→ WORK TASK
All of the records below need to be written out exactly, but without the pictures.

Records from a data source

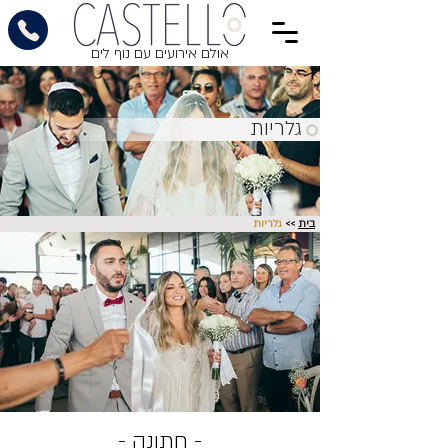
אולם אירועים עם נוף לים
גלריות
בית
>>
גלריות
- חתונה -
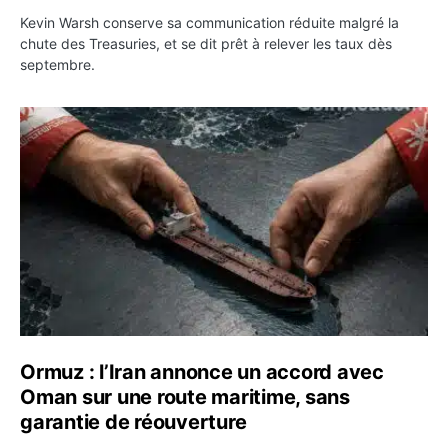
Kevin Warsh conserve sa communication réduite malgré la
chute des Treasuries, et se dit prêt à relever les taux dès
septembre.
Ormuz : l’Iran annonce un accord avec Oman sur une rou
Ormuz : l’Iran annonce un accord avec
Oman sur une route maritime, sans
garantie de réouverture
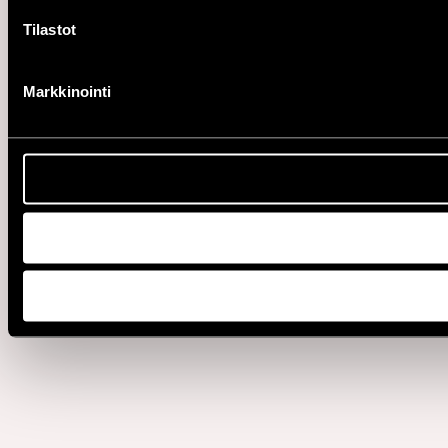
Tilastot
Markkinointi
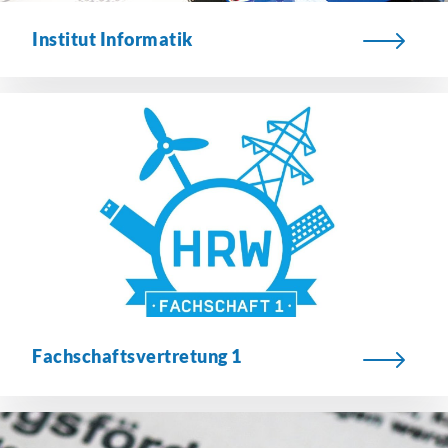
Institut Informatik
Fachschaftsvertretung
1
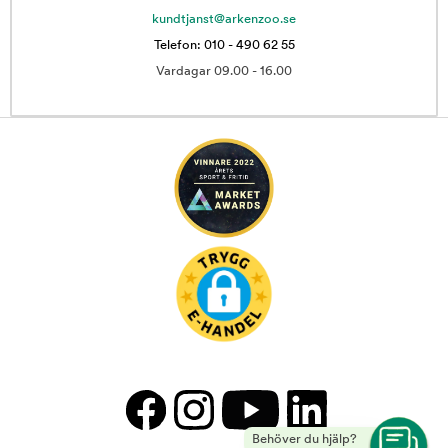
kundtjanst@arkenzoo.se
Telefon: 010 - 490 62 55
Vardagar 09.00 - 16.00
Behöver du hjälp?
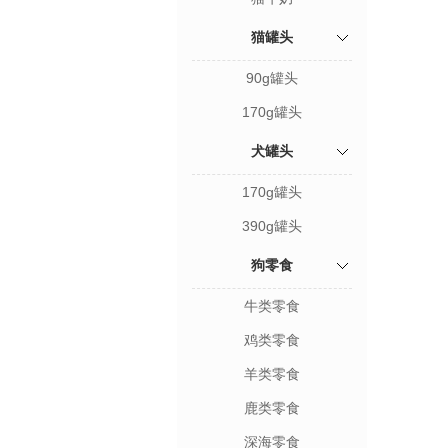
猫罐头
90g罐头
170g罐头
犬罐头
170g罐头
390g罐头
狗零食
牛类零食
鸡类零食
羊类零食
鹿类零食
深海零食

→ ANSWER FOR THE TASK
אולם אירועים עם נוף לים
גלריות
בית
>>
גלריות
- חתונה -
Kevin Warsh conserve sa communication réduite malgré la
chute des Treasuries, et se dit prêt à relever les taux dès
septembre.
Ormuz : l’Iran annonce un accord avec Oman sur une rou
Ormuz : l’Iran annonce un accord avec
Oman sur une route maritime, sans
garantie de réouverture
Tilastot
Markkinointi
Institut Informatik
Fachschaftsvertretung
1
kundtjanst@arkenzoo.se
Telefon: 010 - 490 62 55
Vardagar 09.00 - 16.00
Behöver du hjälp?
猫罐头
90g罐头
170g罐头
犬罐头
170g罐头
390g罐头
狗零食
牛类零食
鸡类零食
羊类零食
鹿类零食
深海零食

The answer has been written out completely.